Each line of the listing that contains "Accounting" should be found and copied.

□ □ □

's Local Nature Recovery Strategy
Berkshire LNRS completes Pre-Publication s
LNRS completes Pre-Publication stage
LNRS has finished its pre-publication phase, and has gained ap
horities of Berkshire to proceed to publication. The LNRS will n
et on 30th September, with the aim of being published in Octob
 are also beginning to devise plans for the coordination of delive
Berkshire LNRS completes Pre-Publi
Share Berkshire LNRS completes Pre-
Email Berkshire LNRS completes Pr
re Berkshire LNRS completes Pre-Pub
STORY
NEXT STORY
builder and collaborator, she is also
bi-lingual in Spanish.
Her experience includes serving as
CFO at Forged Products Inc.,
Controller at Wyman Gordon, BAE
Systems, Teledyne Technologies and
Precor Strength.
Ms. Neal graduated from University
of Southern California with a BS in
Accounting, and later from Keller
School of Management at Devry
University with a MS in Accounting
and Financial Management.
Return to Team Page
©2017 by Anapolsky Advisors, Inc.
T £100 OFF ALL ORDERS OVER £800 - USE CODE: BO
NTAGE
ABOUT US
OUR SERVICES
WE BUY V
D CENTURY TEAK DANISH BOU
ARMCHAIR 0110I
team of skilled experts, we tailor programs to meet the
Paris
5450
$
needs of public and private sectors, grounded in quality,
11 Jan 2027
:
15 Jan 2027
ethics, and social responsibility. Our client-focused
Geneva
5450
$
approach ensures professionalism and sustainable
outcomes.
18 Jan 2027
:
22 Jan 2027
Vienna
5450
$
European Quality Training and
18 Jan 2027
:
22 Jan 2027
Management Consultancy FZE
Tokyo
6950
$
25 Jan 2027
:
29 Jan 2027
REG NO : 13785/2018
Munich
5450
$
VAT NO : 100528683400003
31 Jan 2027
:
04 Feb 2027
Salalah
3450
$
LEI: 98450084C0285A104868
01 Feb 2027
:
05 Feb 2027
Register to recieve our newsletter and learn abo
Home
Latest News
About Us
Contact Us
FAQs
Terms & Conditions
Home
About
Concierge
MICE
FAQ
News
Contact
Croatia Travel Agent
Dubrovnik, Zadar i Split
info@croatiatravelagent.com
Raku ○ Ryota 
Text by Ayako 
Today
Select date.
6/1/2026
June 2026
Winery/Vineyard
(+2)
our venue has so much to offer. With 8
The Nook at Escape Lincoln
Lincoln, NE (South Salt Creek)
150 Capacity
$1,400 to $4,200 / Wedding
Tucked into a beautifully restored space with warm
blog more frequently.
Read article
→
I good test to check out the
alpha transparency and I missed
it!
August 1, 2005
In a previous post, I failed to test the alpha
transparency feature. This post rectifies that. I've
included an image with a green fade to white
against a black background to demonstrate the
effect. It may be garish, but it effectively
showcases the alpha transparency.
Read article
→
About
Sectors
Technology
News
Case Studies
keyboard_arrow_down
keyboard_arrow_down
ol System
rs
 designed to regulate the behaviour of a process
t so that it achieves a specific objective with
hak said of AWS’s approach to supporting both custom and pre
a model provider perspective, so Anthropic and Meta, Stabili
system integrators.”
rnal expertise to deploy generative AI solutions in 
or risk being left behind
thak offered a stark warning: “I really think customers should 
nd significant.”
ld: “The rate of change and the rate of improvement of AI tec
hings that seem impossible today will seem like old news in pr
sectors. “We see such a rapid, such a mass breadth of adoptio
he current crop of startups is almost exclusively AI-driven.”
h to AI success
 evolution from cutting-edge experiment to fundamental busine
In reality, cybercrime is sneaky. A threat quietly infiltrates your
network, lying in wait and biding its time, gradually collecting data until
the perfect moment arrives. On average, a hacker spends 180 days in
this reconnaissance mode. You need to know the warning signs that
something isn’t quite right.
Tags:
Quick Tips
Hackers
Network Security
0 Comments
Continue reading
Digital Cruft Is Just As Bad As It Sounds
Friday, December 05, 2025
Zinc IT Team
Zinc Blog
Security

□ □ □

Response →
Accounting, and later from Keller
University with a MS in Accounting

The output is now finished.